We were hugely proud to be named the Independent Publisher of the Year at the Independent Publishers Guild Awards – their highest accolade – beating off extraordinarily strong and long-established competition. We were also named the Independent Children’s Publisher of the Year. If you include Tom Bonnick’s Young Independent Publisher of the Year Award, we’ve won 11 Independent Publishers Guild Awards in 4 years. And in December, I won Women in Publishing’s Pandora Award (which is awarded for “significant and sustained contribution to the publishing industry”).
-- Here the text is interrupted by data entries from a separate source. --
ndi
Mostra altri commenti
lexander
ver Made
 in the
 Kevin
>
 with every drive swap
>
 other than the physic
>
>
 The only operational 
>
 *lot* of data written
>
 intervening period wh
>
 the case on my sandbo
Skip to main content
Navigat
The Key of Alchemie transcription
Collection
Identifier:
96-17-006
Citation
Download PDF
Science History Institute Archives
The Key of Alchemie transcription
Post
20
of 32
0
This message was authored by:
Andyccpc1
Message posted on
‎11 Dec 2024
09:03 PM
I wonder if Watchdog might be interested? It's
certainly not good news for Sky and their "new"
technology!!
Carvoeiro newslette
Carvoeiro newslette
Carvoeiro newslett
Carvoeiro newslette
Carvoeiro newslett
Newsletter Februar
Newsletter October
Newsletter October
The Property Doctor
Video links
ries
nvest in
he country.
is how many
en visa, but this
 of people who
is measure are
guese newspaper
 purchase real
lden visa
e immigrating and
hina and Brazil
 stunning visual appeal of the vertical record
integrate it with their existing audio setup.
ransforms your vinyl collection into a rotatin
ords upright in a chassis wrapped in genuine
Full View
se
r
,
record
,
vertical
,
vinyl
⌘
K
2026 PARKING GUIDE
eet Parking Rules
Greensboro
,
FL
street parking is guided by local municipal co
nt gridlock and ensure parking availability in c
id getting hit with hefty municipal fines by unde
Pandora Award | Women in Publishing

Kate with fellow Pandora Award shortlistees Justine Solomons and Alison Jones

Individual apps, books, authors and illustrators won awards too. Our Goldilocks and Little Bear app won the FutureBook Children’s Book of the Year Award, and we are hugely proud to say that this is the fifth year running that we have won this prize – every time that the prize has been awarded, in fact.  My Brother is a Superhero won both the Waterstones Children’s Book of the Year Award, and the inaugural The Bookseller Industry Awards Children’s Book of the Year Award. Pamela Butchart and Thomas Flintham, previous winners of the children’s fiction Blue Peter Book Award, won the Federation of Children’s Book Groups Children’s Book Award for My Headteacher is a Vampire Rat. Ross Collins won the inaugural Amnesty CILIP Honour for There’s A Bear on My Chair. Mouse’s First Night at Moonlight School by Simon Puttock and Ali Pye won the Scottish Children’s Book Award. Box, illustrated by Rosalind Beardshaw and written by Min Flyte (AKA Camilla Reid), won the Sheffield Baby Book Award. A book written and/or edited by Camilla has won the prize, one of few that acknowledges the importance of books for the youngest readers, four out of the last five years. Congratulations to all of our prize winners – I could go on – and all of our commended and shortlisted authors and illustrators.
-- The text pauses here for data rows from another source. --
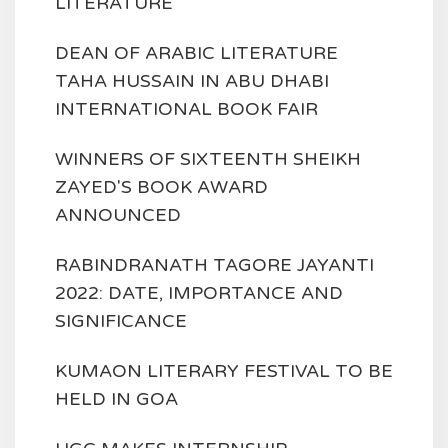
LITERATURE
DEAN OF ARABIC LITERATURE
TAHA HUSSAIN IN ABU DHABI
INTERNATIONAL BOOK FAIR
WINNERS OF SIXTEENTH SHEIKH
ZAYED'S BOOK AWARD
ANNOUNCED
RABINDRANATH TAGORE JAYANTI
2022: DATE, IMPORTANCE AND
SIGNIFICANCE
KUMAON LITERARY FESTIVAL TO BE
HELD IN GOA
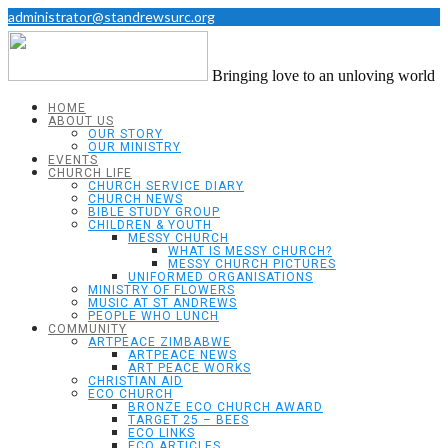
administrator@standrewsurc.org
Bringing love to an unloving world
HOME
ABOUT US
OUR STORY
OUR MINISTRY
EVENTS
CHURCH LIFE
CHURCH SERVICE DIARY
CHURCH NEWS
BIBLE STUDY GROUP
CHILDREN & YOUTH
MESSY CHURCH
WHAT IS MESSY CHURCH?
MESSY CHURCH PICTURES
UNIFORMED ORGANISATIONS
MINISTRY OF FLOWERS
MUSIC AT ST ANDREWS
PEOPLE WHO LUNCH
COMMUNITY
ARTPEACE ZIMBABWE
ARTPEACE NEWS
ART PEACE WORKS
CHRISTIAN AID
ECO CHURCH
BRONZE ECO CHURCH AWARD
TARGET 25 – BEES
ECO LINKS
ECO ARTICLES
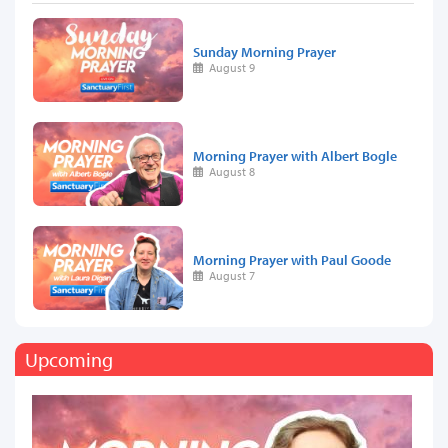
Sunday Morning Prayer
August 9
Morning Prayer with Albert Bogle
August 8
Morning Prayer with Paul Goode
August 7
Upcoming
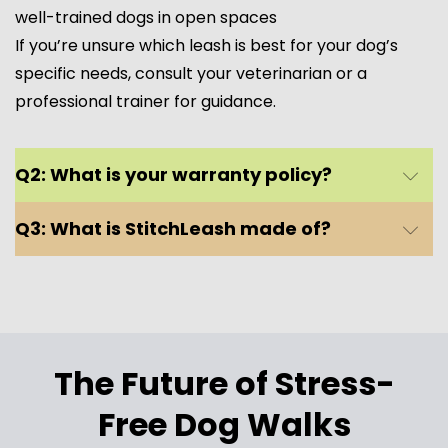
well-trained dogs in open spaces
If you’re unsure which leash is best for your dog’s
specific needs, consult your veterinarian or a
professional trainer for guidance.
Coops Retractable Leash – For Flexible
Adventures
Q2: What is your warranty policy?
✔ Best for: Well-trained dogs who respond well to
Q3: What is StitchLeash made of?
commands and enjoy more freedom.
✔ Ideal for: Small to large dogs up to 110 lbs (S/M-
L/XL size options).
✔ Best use: Open spaces, parks, hikes, and trails
where your pup can safely explore.
✔ Features:
The Future of Stress-
✅ Smooth retractable mechanism for easy
Free Dog Walks
movement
Though we lost a few of our great colleagues to competitors or, in one case, Australia, 2016 was a year of huge growth for us in terms of the number of crows: 11 people joined the team, and today there are 35 people working for Nosy Crow – not all of us full-time, though.
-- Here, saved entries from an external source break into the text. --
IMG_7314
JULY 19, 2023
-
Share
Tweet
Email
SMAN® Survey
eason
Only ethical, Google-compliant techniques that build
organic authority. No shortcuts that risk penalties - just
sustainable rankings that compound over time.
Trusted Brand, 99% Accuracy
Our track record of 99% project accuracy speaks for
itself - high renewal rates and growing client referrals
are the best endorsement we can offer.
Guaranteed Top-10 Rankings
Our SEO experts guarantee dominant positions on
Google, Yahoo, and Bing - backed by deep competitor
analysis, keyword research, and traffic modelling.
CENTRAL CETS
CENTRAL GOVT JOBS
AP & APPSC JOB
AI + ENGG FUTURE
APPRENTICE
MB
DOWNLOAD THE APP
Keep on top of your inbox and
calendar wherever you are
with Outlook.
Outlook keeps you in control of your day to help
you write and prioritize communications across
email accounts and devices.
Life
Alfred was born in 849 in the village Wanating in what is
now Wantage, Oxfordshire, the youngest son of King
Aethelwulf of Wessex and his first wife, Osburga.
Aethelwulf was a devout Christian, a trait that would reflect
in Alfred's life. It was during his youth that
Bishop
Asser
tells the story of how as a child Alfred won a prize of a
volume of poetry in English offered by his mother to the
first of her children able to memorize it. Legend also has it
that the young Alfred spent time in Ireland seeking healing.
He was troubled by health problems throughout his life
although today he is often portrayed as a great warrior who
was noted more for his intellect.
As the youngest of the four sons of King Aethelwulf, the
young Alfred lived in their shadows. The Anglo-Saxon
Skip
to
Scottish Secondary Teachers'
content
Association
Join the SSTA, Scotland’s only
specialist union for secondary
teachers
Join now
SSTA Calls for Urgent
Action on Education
If you’re reading this, you’re on our website. In 2016, we had 262,816 unique users (up 5% on last year), and 942,866 page views. To date, 852,000 people have viewed Nosy Crow videos on YouTube and our views were up 9% compared to the previous year. We have 6,258 Facebook likes, up 16% on last year, and we have 40,195 Twitter followers, up 16% on last year.

Thanks to every single book-lover, mum, dad, teacher and librarian who has bought one of our books or apps. Thanks to the redoubtable, knowledgeable, savvy booksellers who have stocked our books. Thanks to all the publishers from Beijing to Boston and from Sydney to Stockholm (and we visited all four cities to sell books this year, as it happens). Thanks to our publishing partners, The National Trust, The British Museum and John Lewis. Thanks to the literacy charities we’ve worked with and support. Thanks to the printers and other suppliers who made so much of what we do possible. Thanks, above all, to the authors and illustrators (and their agents) who continue to entrust us with their creativity, imagination and skill with every book we work on with them. You have all helped to make 2016 a rather stellar year for us, and we are very grateful to you.